No other company displays the paradigm shift away from CEOs towards CFOs in the corporate and investing worlds like Apple. While CEO Tim Cook is certainly seen as Apple’s leader and the company’s face, it’s Peter Oppenheimer – the Chief Financial Officer – who investors are hounding about the company’s financial health and future. Though Apple’s stock is 60 percent lower than its historic high, the company still has enough cash on hand to cover the annual budget of San Francisco – for the next two decades.
While Apple’s Q1 results showcased the company’s first profit decline in ten years, revenue was still up 11 percent from last year, $43.6 billion compared to $39.2 billion. Still, many investors claim that Apple’s tight grip on its cash vault is the reason stock prices tumbled towards the end of 2012 and throughout the winter. To counter these concerns, CFO Peter Oppenheimer is promising investors over $100 billion to its shareholders over the next two years. In an even larger unprecedented move, Apple will also purchase back $60 billion in shares. To top off this financial strategy, Apple will raise its dividend by 15 percent.

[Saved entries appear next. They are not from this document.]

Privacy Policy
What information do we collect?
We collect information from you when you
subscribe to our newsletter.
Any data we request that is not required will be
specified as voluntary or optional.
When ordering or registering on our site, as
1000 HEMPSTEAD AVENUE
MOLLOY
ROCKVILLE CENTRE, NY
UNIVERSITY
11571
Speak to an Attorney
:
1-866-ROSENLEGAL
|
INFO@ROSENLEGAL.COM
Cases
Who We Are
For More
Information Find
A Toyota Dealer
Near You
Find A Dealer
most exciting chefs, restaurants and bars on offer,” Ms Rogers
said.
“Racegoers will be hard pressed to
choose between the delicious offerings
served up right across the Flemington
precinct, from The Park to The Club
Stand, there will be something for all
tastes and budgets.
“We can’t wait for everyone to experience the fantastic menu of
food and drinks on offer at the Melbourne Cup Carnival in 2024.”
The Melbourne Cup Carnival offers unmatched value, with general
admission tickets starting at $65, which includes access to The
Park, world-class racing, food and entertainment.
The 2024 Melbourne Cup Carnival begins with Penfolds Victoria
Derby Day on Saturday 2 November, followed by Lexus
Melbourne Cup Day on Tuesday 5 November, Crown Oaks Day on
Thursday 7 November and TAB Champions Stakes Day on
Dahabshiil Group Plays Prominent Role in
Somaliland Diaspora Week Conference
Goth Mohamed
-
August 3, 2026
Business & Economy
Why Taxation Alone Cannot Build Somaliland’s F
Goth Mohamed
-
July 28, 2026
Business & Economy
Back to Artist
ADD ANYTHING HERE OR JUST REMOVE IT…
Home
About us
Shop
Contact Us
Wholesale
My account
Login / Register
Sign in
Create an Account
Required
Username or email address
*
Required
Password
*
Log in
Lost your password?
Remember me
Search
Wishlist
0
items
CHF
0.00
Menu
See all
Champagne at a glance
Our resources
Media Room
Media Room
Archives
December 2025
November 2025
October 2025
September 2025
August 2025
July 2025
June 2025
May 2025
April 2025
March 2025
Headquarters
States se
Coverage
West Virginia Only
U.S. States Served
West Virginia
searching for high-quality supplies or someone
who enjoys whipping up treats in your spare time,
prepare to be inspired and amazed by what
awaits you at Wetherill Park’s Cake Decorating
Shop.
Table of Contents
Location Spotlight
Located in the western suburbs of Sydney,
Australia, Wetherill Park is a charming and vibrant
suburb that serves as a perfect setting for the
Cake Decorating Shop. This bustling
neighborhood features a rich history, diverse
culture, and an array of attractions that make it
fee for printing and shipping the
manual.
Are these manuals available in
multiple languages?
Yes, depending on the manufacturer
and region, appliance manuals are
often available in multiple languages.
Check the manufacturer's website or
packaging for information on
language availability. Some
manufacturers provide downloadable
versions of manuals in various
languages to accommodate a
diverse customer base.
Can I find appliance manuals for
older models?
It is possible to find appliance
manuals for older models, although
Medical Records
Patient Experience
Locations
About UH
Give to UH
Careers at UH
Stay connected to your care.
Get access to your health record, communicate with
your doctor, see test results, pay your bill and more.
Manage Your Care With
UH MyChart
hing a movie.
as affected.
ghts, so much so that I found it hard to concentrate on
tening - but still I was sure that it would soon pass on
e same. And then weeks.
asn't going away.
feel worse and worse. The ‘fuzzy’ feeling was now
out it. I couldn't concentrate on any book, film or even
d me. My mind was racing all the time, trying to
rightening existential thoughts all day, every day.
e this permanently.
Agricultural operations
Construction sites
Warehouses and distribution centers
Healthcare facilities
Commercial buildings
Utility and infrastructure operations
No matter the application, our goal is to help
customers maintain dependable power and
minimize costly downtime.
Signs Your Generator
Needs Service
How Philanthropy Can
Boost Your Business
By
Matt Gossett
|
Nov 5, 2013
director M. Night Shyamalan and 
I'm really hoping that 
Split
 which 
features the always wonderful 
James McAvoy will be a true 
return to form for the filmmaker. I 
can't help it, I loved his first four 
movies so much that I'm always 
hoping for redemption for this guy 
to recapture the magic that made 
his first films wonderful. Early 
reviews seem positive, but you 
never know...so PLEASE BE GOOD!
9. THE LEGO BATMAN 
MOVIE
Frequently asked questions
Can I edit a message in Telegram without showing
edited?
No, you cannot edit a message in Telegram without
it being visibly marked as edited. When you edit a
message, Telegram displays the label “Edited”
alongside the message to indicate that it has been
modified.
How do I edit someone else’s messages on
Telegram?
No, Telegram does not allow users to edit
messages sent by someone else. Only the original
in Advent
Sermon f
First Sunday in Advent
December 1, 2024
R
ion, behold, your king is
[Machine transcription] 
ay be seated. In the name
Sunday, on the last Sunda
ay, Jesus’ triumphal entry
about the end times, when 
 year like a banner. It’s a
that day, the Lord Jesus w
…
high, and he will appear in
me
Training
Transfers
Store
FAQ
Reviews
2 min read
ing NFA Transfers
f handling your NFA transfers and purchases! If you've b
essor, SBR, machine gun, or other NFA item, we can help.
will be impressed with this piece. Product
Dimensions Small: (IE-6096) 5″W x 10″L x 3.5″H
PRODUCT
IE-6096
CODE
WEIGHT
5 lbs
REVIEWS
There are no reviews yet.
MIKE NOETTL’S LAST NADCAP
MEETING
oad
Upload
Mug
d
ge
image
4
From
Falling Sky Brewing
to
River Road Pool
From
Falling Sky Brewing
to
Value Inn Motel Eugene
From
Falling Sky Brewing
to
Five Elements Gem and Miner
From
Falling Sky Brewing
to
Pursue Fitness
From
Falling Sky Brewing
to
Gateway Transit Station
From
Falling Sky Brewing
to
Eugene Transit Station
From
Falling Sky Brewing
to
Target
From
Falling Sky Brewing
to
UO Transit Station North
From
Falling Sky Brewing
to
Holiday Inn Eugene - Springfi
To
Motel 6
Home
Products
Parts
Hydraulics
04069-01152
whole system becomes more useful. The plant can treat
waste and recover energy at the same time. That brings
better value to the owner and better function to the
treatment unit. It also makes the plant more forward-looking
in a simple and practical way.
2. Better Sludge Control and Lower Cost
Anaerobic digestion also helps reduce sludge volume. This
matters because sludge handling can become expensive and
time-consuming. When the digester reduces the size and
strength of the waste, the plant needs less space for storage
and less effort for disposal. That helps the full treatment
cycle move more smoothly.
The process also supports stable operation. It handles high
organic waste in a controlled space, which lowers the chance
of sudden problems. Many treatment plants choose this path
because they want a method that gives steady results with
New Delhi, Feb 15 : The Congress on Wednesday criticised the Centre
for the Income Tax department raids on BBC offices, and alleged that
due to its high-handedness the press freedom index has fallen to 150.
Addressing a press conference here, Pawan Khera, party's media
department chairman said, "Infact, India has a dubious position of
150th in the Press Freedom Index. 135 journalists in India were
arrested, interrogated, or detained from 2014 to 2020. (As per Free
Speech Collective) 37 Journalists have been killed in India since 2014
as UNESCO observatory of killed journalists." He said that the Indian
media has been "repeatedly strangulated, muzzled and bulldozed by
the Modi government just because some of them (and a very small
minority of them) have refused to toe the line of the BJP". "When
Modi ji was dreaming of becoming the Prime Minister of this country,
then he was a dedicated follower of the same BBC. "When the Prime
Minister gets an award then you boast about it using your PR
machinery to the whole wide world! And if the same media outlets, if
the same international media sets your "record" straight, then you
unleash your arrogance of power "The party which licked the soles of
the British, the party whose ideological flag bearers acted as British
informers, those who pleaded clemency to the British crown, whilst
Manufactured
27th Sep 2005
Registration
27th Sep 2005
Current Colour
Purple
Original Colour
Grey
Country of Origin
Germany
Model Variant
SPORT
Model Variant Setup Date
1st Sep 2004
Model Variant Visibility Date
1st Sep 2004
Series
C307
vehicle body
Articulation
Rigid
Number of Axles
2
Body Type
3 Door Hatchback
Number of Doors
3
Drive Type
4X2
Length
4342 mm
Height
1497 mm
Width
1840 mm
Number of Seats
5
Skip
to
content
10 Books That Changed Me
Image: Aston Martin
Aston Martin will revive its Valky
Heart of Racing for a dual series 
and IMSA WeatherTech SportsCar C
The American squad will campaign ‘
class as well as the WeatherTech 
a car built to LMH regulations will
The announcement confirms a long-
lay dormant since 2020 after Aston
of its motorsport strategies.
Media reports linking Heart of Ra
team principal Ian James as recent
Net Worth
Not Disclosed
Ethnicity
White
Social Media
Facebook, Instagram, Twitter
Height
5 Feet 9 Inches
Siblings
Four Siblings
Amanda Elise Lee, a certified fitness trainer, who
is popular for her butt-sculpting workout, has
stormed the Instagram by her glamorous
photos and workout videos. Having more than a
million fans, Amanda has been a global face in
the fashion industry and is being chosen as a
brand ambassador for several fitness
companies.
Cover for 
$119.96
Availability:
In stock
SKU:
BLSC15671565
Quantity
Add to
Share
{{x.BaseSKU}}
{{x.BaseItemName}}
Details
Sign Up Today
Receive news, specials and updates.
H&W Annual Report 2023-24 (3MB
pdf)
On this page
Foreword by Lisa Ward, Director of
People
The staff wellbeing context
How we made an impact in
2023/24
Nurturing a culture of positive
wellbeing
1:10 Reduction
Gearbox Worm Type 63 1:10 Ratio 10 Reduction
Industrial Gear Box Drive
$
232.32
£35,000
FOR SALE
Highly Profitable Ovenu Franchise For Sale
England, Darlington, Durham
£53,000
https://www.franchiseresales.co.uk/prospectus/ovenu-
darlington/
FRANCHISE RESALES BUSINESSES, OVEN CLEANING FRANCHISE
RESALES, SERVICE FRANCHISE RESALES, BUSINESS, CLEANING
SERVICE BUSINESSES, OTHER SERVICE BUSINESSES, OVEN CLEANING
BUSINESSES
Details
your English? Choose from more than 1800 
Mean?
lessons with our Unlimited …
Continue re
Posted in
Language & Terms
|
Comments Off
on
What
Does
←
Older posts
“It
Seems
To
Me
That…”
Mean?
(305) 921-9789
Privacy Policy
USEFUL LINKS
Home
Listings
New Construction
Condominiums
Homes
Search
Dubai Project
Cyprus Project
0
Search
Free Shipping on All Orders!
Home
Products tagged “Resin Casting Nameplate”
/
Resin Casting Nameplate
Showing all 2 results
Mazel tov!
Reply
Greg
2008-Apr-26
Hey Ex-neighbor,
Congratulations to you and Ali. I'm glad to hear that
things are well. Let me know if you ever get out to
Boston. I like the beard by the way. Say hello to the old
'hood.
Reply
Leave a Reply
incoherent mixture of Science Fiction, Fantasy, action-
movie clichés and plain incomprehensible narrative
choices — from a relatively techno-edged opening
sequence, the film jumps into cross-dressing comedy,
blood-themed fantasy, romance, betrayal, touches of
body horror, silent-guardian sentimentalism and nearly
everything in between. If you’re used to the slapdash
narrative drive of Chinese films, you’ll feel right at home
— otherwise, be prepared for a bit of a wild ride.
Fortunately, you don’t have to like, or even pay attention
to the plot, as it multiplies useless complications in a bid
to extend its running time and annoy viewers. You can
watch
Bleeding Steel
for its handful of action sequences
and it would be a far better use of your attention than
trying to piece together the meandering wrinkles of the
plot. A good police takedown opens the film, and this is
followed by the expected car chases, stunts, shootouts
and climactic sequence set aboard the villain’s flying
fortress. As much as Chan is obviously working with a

Apple Stands at a Precipice
Both CFO Peter Oppenheimer and CEO Tim Cook understand that Apple stands at a precipice. Its strategy and financial decisions moving forward could determine whether or not Apple can regain its legendary stock value after last winter’s tumble. With the $100 billion buyback and dividend program, it seems that Apple is mobilizing its cash reserves. Since Apple is usually mum about any major releases until they happen, it’s hard to guess whether the tech giant has something up their sleeve. Yet, it seems apparent that though cash payouts will nicely quell investor murmurs, Apple needs a new, major product release to be able to keep pace with the expectations that have been set. Apple TV, anyone?
The position that Peter Oppenheimer finds himself in is the embodiment of what many CFOs are experiencing: a challenge to protect the bottom line while also boosting marketplace confidence. Because CFOs like Oppenheimer must instill such confidence, the increase of responsibilities added to the CFO and taken away from the CEO continues to accelerate. As this sort of market structure changes, especially since the 2008 financial panic, CFOs must hone their public relations and communications skills similar to their financial skills.